Ederson's protracted move to Manchester United shows that medicals are anything but a rubber stamp. The club appears to be renegotiating terms, but it begs the question: what happens when the docs deliver unwelcome news? History is littered with deals that looked done before physios and cardiologists had their say.

Ruud van Nistelrooy's Year-Long Wait

Picture the scene: April 2000, Old Trafford, and Manchester United have just announced they're paying PSV Eindhoven £18.5million for a world-class Dutch striker. The press conference is arranged. Van Nistelrooy's already in England going through the motions. Surely just a formality?

Not quite. United's medical team flagged concerns about an existing injury and wanted further tests on his medial ligament. Neither the player nor PSV would cooperate, so the deal collapsed spectacularly.

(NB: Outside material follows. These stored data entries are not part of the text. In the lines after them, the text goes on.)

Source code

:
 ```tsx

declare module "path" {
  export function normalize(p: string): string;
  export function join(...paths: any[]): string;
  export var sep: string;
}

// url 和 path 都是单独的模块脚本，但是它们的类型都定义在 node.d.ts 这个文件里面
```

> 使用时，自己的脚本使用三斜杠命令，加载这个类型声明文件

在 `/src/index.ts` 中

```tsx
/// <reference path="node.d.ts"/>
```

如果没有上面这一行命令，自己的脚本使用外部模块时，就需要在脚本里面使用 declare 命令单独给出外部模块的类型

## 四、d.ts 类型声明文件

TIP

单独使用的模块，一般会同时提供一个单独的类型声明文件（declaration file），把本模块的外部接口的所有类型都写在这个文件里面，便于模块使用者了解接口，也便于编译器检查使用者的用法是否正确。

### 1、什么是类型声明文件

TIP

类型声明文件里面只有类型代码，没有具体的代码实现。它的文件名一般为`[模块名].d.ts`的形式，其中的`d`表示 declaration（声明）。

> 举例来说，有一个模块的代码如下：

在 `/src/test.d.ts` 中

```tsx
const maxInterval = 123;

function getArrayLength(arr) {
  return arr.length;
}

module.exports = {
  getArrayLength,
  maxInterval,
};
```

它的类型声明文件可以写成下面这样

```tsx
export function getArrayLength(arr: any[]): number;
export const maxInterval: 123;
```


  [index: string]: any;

The cruel twist? While training with PSV the next day, Van Nistelrooy ruptured his cruciate ligament in the same knee. Out for a year.

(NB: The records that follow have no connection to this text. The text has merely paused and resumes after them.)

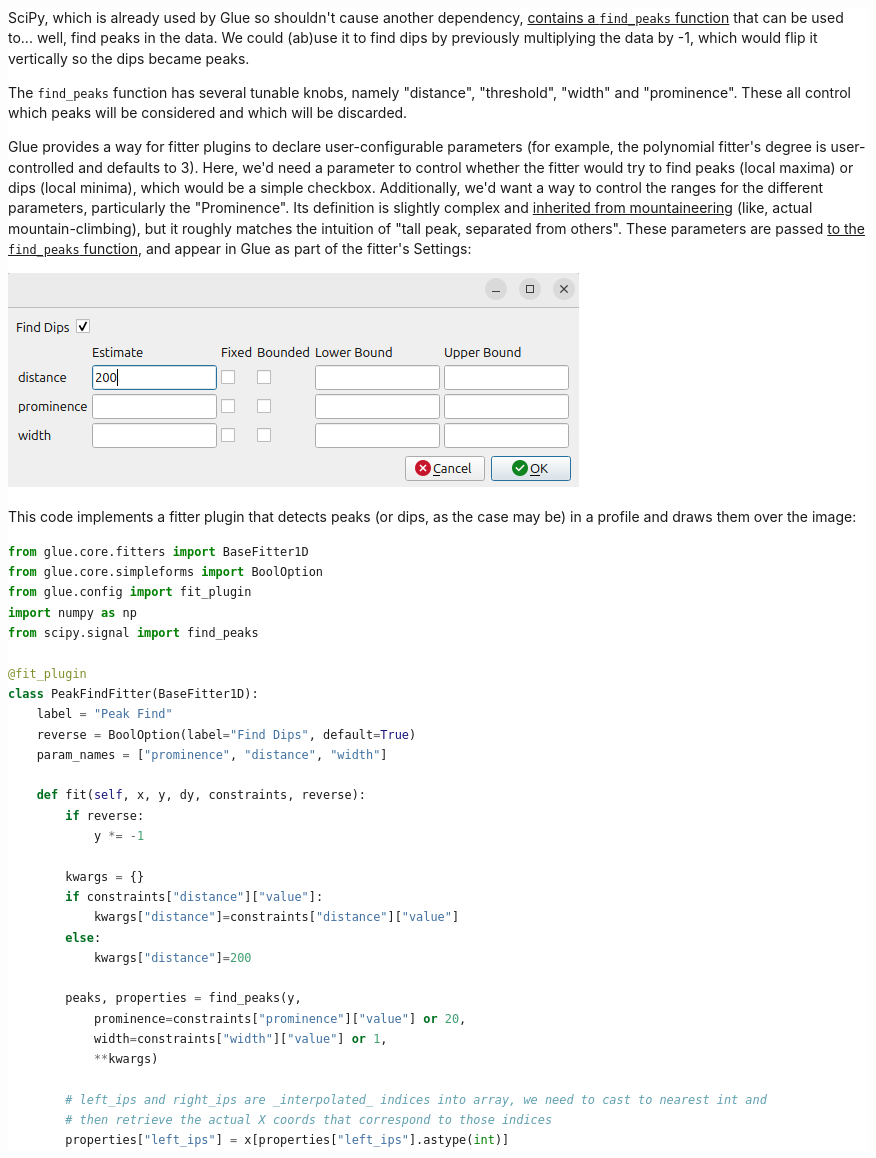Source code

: SciPy, which is already used by Glue so shouldn't cause another dependency, [contains a `find_peaks` function](https://docs.scipy.org/doc/scipy/reference/generated/scipy.signal.find_peaks.html) that can be used to... well, find peaks in the data. We could (ab)use it to find dips by previously multiplying the data by -1, which would flip it vertically so the dips became peaks.

The `find_peaks` function has several tunable knobs, namely "distance", "threshold", "width" and "prominence". These all control which peaks will be considered and which will be discarded.

Glue provides a way for fitter plugins to declare user-configurable parameters (for example, the polynomial fitter's degree is user-controlled and defaults to 3). Here, we'd need a parameter to control whether the fitter would try to find peaks (local maxima) or dips (local minima), which would be a simple checkbox. Additionally, we'd want a way to control the ranges for the different parameters, particularly the "Prominence". Its definition is slightly complex and [inherited from mountaineering](https://en.wikipedia.org/wiki/Topographic_prominence) (like, actual mountain-climbing), but it roughly matches the intuition of "tall peak, separated from others". These parameters are passed [to the `find_peaks` function](https://docs.scipy.org/doc/scipy/reference/generated/scipy.signal.find_peaks.html), and appear in Glue as part of the fitter's Settings:

![a screenshot of Glue's window showing an UI where values for parameters can be provided](./_resources/12d4c436a937e502ec60076fbe2b48a1.png)

This code implements a fitter plugin that detects peaks (or dips, as the case may be) in a profile and draws them over the image:

```py
from glue.core.fitters import BaseFitter1D
from glue.core.simpleforms import BoolOption
from glue.config import fit_plugin
import numpy as np
from scipy.signal import find_peaks

@fit_plugin
class PeakFindFitter(BaseFitter1D):
    label = "Peak Find"
    reverse = BoolOption(label="Find Dips", default=True)
    param_names = ["prominence", "distance", "width"]

    def fit(self, x, y, dy, constraints, reverse):
        if reverse:
            y *= -1

        kwargs = {}
        if constraints["distance"]["value"]:
            kwargs["distance"]=constraints["distance"]["value"]
        else:
            kwargs["distance"]=200

        peaks, properties = find_peaks(y,
            prominence=constraints["prominence"]["value"] or 20,
            width=constraints["width"]["value"] or 1,
            **kwargs)

        # left_ips and right_ips are _interpolated_ indices into array, we need to cast to nearest int and
        # then retrieve the actual X coords that correspond to those indices
        properties["left_ips"] = x[properties["left_ips"].astype(int)]
```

Sir Alex Ferguson didn't give up though. Exactly twelve months later, United got their man anyway, this time for £19million. Van Nistelrooy went on to become an absolute force at the club.

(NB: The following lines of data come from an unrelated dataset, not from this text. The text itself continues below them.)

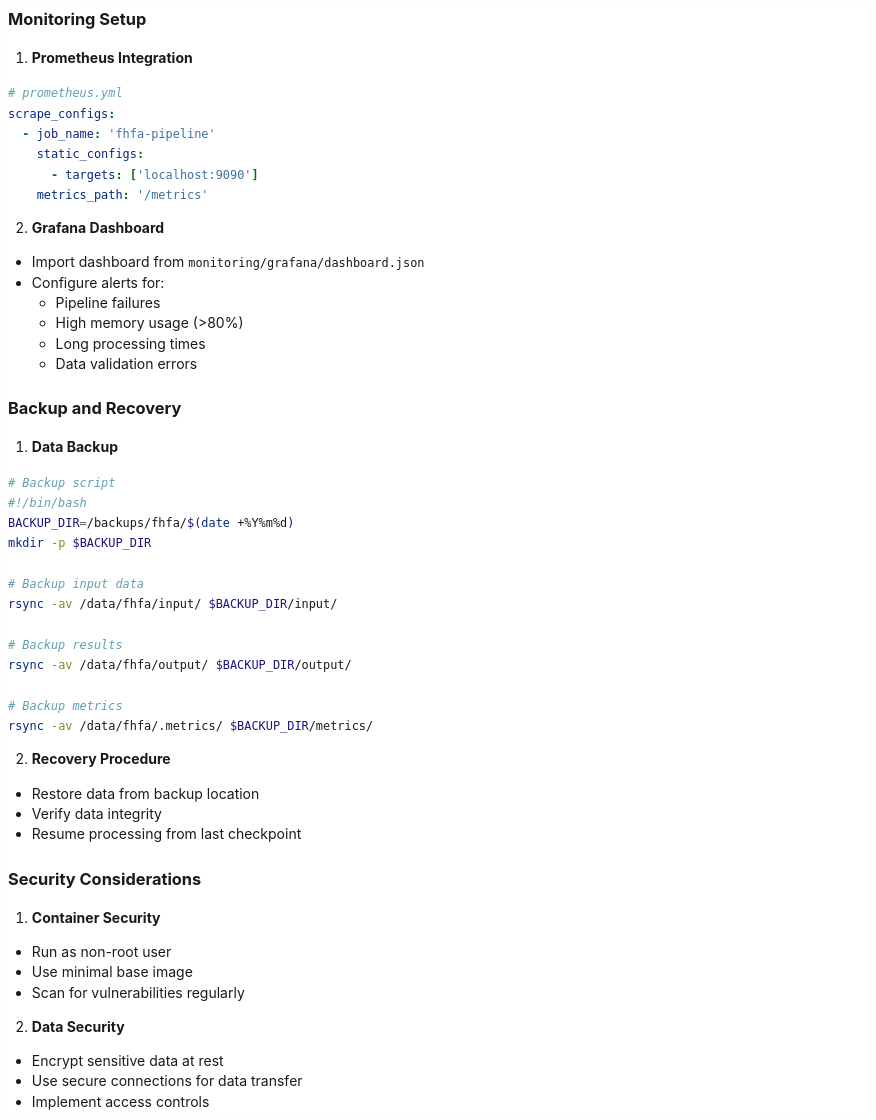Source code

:### Monitoring Setup

1. **Prometheus Integration**
```yaml
# prometheus.yml
scrape_configs:
  - job_name: 'fhfa-pipeline'
    static_configs:
      - targets: ['localhost:9090']
    metrics_path: '/metrics'
```

2. **Grafana Dashboard**
- Import dashboard from `monitoring/grafana/dashboard.json`
- Configure alerts for:
  - Pipeline failures
  - High memory usage (>80%)
  - Long processing times
  - Data validation errors

### Backup and Recovery

1. **Data Backup**
```bash
# Backup script
#!/bin/bash
BACKUP_DIR=/backups/fhfa/$(date +%Y%m%d)
mkdir -p $BACKUP_DIR

# Backup input data
rsync -av /data/fhfa/input/ $BACKUP_DIR/input/

# Backup results
rsync -av /data/fhfa/output/ $BACKUP_DIR/output/

# Backup metrics
rsync -av /data/fhfa/.metrics/ $BACKUP_DIR/metrics/
```

2. **Recovery Procedure**
- Restore data from backup location
- Verify data integrity
- Resume processing from last checkpoint

### Security Considerations

1. **Container Security**
- Run as non-root user
- Use minimal base image
- Scan for vulnerabilities regularly

2. **Data Security**
- Encrypt sensitive data at rest
- Use secure connections for data transfer
- Implement access controls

Loic Remy's Liverpool Heartbreak

Liverpool dangled their No.7 shirt in front of Loic Remy in 2014. The French striker had already agreed personal terms of £90,000 a week with QPR and jetted off to Boston where Brendan Rodgers' squad were preparing for the season.

Everything seemed set. Then Liverpool started moving the goalposts, initially citing administrative hold-ups. Two days later, they walked away entirely.

The club never officially explained why, but widespread reports pointed to cardiac concerns. After consulting cardiologists, the Reds decided the risk wasn't worth taking.

Harry Redknapp, QPR's boss at the time, was baffled: "I don't see how he could have failed a medical. He had a stringent one here, one at Marseille and at Newcastle and with France before the World Cup. You couldn't meet a fitter lad."

A month later, Chelsea snapped Remy up for £10.5million. Liverpool, meanwhile, pivoted to Mario Balotelli. That particular gamble didn't pay dividends.

Marko Arnautovic's Chelsea Rejection

Chelsea weren't in a gambling mood when they agreed a £12million deal with FC Twente for Marko Arnautovic in 2009. The Austria forward was being touted as the next Zlatan Ibrahimovic—always a dangerous comparison.

The medical revealed a foot fracture, and Chelsea opted out immediately.

Arnautovic's subsequent move to Inter Milan nearly fell apart for the same reason, though the Italians eventually took him on loan. He managed just three substitute appearances during their Treble-winning season before Twente flogged him to Werder Bremen for roughly half what Chelsea had been willing to pay.

Gary Breen's Cruel Milan Fate

In 2002, with a World Cup under his belt, Gary Breen was the toast of Irish football. Inter Milan came calling for the Coventry defender, and Barcelona were apparently lurking in the background.

Breen flew to Milan for his medical. He failed it. An overzealous doctor apparently got it wrong—or at least, that's how Breen remembers it.

Speaking to Off The Ball in 2017, Breen reflected on the disappointment: "When we got back to Dublin, I flew out to Milan, I had the medical, failed the medical, and I still haven't gotten over it. Essentially, the doctor was an idiot. When it didn't materialise, I struggled actually for a little bit after that. I just couldn't get it out of my head but you know, that's life."

He ended up at West Ham instead.

John Hartson's Rangers Gamble

John Hartson was about to sign for Rangers on a five-year deal worth £15,000 a week in 2000. The Wimbledon striker flew to Glasgow on Sir David Murray's private jet alongside Ronald De Boer, arriving to scenes of absolute pandemonium at the airport.

"It was like Michael Jackson was arriving," Hartson later told Open Goal. "There was press everywhere."

Then Rangers' medical team dropped the hammer. Murray was characteristically blunt about it: "His levels of fitness, our doctor told us, was a risk. We did not feel that he had the correct fitness at the time to go straight into the Champions League. No disrespect, but to score against Huddersfield is slightly different to scoring against Galatasaray."

Subsequent medicals torpedoed moves to Spurs and Charlton too. But Celtic weren't about to let fitness concerns get in the way. Martin O'Neill's approach was refreshingly simple: "Look John, unless you've got a hole in your heart, I'm gonna sign you."

Hartson repaid that faith with 109 goals for the Bhoys, including seven against Rangers themselves.